(Stored dataset items)
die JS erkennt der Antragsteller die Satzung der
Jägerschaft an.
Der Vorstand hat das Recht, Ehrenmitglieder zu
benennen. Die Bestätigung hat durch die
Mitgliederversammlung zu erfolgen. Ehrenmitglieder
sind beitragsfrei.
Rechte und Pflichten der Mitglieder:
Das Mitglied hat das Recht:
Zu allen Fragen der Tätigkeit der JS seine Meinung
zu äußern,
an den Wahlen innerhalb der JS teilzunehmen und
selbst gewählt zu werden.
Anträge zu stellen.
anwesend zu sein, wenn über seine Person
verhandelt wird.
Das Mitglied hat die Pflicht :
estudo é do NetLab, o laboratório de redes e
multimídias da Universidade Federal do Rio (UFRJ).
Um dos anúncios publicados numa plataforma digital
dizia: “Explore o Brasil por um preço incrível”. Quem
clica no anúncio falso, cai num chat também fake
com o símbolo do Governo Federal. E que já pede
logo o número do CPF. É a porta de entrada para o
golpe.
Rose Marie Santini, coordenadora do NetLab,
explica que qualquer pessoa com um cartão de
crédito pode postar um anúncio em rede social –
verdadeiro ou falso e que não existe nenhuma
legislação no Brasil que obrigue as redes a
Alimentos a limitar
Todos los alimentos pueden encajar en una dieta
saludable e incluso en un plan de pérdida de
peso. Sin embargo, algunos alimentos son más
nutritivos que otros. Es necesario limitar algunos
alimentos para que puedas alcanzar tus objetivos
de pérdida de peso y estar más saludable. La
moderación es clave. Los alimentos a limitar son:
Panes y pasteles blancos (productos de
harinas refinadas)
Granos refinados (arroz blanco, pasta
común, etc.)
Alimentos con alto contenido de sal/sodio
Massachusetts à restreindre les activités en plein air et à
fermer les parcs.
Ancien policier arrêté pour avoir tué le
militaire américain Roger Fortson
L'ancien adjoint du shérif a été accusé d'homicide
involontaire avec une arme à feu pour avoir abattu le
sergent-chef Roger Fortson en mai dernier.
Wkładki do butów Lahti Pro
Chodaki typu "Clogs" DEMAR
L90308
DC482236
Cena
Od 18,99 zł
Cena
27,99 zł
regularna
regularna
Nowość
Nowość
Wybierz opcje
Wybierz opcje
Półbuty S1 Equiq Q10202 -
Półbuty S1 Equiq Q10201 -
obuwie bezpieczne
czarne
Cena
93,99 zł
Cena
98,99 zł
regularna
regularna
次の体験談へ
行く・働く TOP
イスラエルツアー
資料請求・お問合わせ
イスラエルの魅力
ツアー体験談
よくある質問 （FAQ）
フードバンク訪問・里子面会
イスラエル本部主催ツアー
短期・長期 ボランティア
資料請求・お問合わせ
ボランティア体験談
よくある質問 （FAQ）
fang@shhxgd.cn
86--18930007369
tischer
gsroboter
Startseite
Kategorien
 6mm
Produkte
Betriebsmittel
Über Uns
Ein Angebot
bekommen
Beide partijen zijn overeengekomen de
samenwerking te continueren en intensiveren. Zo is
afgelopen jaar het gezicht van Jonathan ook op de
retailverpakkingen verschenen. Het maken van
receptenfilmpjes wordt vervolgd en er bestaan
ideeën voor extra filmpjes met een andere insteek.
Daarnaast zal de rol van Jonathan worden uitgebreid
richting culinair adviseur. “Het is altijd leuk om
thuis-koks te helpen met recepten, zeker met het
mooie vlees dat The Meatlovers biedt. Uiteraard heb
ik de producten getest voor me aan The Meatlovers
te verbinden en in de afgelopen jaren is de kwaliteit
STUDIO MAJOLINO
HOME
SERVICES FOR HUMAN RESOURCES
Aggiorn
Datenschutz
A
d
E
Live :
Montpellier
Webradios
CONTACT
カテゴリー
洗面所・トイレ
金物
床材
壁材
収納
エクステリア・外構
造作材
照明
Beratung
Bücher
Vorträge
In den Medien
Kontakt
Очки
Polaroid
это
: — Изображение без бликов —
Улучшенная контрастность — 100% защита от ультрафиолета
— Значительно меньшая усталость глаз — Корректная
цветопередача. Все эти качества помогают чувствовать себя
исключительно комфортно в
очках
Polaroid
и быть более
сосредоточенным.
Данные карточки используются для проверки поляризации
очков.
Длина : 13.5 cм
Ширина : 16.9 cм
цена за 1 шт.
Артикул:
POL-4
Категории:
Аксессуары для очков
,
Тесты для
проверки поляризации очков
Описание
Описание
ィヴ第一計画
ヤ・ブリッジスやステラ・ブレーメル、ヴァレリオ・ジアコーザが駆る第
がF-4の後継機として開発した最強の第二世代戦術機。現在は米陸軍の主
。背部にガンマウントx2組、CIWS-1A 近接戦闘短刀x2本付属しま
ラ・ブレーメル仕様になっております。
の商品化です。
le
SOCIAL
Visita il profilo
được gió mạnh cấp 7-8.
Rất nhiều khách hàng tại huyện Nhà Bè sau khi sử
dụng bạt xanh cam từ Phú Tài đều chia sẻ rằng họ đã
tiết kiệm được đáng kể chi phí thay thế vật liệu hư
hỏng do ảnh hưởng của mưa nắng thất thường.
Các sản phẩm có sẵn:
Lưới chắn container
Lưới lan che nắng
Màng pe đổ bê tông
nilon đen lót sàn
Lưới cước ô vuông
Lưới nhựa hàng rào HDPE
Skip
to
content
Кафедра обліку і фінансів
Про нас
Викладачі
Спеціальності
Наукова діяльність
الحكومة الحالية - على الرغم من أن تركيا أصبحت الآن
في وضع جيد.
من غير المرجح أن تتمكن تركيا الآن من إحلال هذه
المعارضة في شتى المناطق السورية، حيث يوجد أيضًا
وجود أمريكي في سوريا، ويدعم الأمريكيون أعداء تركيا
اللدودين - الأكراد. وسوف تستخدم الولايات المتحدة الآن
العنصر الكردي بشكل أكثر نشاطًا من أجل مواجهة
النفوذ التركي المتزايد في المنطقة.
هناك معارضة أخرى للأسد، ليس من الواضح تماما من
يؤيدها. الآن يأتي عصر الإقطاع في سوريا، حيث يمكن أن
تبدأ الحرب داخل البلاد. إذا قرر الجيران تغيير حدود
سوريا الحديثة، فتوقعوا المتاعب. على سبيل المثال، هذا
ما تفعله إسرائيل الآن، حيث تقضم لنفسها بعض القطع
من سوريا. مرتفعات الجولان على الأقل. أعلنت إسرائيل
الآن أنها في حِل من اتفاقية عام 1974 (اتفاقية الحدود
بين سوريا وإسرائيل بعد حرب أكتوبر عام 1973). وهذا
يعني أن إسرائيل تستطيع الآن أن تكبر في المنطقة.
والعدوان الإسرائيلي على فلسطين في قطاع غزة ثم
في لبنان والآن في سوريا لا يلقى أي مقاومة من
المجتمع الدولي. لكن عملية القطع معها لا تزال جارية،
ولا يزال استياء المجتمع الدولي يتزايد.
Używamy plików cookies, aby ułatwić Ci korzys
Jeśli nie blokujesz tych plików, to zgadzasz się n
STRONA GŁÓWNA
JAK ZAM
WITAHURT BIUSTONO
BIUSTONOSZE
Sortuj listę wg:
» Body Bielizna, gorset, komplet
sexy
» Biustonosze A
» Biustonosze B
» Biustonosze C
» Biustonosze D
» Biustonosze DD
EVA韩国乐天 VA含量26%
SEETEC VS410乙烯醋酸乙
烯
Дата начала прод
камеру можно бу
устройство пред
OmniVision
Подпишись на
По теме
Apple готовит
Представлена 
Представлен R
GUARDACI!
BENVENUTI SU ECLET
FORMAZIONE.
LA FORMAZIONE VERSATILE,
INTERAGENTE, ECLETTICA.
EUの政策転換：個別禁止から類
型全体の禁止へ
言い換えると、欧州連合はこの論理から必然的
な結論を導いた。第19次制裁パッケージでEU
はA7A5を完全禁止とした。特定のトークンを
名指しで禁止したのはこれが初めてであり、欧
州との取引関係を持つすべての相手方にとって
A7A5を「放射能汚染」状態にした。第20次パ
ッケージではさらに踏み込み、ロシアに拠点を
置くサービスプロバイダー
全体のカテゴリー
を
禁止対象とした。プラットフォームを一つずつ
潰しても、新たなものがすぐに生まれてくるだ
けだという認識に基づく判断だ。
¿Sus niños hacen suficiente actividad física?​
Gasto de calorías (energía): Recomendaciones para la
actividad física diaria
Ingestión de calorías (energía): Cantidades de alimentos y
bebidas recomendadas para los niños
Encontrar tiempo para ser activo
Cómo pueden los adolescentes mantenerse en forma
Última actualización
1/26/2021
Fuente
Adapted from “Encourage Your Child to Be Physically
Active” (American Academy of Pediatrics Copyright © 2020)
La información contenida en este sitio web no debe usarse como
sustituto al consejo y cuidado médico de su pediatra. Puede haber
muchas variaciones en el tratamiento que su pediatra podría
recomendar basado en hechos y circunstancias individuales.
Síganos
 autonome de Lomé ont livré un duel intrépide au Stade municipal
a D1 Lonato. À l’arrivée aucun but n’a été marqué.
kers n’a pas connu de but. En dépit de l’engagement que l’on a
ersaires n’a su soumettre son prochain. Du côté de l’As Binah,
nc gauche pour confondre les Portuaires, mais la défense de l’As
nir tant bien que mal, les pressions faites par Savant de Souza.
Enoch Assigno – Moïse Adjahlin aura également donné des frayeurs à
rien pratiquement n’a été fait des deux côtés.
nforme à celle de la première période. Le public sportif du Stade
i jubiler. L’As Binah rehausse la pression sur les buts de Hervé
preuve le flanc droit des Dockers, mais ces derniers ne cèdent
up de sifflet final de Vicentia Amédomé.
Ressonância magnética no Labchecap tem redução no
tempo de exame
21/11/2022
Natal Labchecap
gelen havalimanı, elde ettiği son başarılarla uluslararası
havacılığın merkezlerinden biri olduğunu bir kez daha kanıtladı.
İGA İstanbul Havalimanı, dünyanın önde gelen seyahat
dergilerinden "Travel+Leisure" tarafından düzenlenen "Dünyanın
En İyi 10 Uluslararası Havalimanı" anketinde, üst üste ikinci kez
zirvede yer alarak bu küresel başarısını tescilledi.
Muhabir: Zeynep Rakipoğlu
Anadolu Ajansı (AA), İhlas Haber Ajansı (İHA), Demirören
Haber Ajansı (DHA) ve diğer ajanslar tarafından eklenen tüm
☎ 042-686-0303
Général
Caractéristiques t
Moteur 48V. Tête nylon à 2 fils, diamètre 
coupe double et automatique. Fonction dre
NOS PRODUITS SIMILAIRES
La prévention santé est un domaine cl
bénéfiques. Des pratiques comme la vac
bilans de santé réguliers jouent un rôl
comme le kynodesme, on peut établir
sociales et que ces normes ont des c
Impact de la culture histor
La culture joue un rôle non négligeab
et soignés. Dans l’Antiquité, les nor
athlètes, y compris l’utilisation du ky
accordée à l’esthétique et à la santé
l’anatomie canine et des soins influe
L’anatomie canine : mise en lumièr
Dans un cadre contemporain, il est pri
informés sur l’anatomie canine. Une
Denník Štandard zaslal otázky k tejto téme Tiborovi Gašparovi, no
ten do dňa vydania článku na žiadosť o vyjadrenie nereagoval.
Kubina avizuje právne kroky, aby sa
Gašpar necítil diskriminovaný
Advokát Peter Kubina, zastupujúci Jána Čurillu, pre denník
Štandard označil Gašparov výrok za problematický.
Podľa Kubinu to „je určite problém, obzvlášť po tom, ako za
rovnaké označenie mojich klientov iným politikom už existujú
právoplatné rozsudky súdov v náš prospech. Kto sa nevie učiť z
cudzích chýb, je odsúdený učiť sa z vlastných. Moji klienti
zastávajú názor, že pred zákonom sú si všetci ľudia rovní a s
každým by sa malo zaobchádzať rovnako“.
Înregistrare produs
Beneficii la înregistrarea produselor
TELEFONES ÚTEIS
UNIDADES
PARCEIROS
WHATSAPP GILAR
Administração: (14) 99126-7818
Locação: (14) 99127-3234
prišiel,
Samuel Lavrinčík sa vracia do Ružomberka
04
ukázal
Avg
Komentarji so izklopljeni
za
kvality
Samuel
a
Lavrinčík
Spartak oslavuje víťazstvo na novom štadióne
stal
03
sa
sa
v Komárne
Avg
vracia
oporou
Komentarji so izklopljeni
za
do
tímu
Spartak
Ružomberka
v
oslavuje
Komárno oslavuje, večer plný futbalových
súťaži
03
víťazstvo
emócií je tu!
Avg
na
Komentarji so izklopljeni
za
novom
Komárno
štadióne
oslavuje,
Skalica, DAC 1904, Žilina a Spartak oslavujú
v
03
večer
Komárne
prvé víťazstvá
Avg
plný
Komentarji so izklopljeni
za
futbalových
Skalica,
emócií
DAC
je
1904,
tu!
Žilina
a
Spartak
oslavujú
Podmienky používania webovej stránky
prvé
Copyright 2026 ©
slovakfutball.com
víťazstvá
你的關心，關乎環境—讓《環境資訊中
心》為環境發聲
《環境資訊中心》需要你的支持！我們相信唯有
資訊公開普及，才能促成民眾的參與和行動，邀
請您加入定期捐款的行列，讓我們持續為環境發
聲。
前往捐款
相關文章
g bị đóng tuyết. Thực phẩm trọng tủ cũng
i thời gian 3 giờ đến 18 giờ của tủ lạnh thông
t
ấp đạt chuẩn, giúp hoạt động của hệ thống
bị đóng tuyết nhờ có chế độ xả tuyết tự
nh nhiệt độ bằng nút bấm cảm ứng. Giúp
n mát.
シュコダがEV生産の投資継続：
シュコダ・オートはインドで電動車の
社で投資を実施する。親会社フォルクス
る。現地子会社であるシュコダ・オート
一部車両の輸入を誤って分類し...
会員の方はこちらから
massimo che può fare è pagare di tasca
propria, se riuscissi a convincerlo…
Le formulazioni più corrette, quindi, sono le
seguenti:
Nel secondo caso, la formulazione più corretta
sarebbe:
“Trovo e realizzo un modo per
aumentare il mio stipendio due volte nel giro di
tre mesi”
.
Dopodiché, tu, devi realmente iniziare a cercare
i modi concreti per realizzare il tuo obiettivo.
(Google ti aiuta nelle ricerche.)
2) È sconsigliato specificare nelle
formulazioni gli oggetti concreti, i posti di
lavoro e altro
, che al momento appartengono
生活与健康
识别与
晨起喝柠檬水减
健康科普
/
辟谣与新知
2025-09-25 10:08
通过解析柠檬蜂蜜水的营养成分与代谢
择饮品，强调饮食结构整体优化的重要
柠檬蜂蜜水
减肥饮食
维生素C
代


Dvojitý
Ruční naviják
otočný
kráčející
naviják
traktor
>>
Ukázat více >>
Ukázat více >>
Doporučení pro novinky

Try it :: What you return must be an exact retyping of the lines above starting at the line with "TELEFONES ÚTEIS" and ending at the line with "un modo per", and nothing besides.

Solution for this problem ::
TELEFONES ÚTEIS
UNIDADES
PARCEIROS
WHATSAPP GILAR
Administração: (14) 99126-7818
Locação: (14) 99127-3234
prišiel,
Samuel Lavrinčík sa vracia do Ružomberka
04
ukázal
Avg
Komentarji so izklopljeni
za
kvality
Samuel
a
Lavrinčík
Spartak oslavuje víťazstvo na novom štadióne
stal
03
sa
sa
v Komárne
Avg
vracia
oporou
Komentarji so izklopljeni
za
do
tímu
Spartak
Ružomberka
v
oslavuje
Komárno oslavuje, večer plný futbalových
súťaži
03
víťazstvo
emócií je tu!
Avg
na
Komentarji so izklopljeni
za
novom
Komárno
štadióne
oslavuje,
Skalica, DAC 1904, Žilina a Spartak oslavujú
v
03
večer
Komárne
prvé víťazstvá
Avg
plný
Komentarji so izklopljeni
za
futbalových
Skalica,
emócií
DAC
je
1904,
tu!
Žilina
a
Spartak
oslavujú
Podmienky používania webovej stránky
prvé
Copyright 2026 ©
slovakfutball.com
víťazstvá
你的關心，關乎環境—讓《環境資訊中
心》為環境發聲
《環境資訊中心》需要你的支持！我們相信唯有
資訊公開普及，才能促成民眾的參與和行動，邀
請您加入定期捐款的行列，讓我們持續為環境發
聲。
前往捐款
相關文章
g bị đóng tuyết. Thực phẩm trọng tủ cũng
i thời gian 3 giờ đến 18 giờ của tủ lạnh thông
t
ấp đạt chuẩn, giúp hoạt động của hệ thống
bị đóng tuyết nhờ có chế độ xả tuyết tự
nh nhiệt độ bằng nút bấm cảm ứng. Giúp
n mát.
シュコダがEV生産の投資継続：
シュコダ・オートはインドで電動車の
社で投資を実施する。親会社フォルクス
る。現地子会社であるシュコダ・オート
一部車両の輸入を誤って分類し...
会員の方はこちらから
massimo che può fare è pagare di tasca
propria, se riuscissi a convincerlo…
Le formulazioni più corrette, quindi, sono le
seguenti:
Nel secondo caso, la formulazione più corretta
sarebbe:
“Trovo e realizzo un modo per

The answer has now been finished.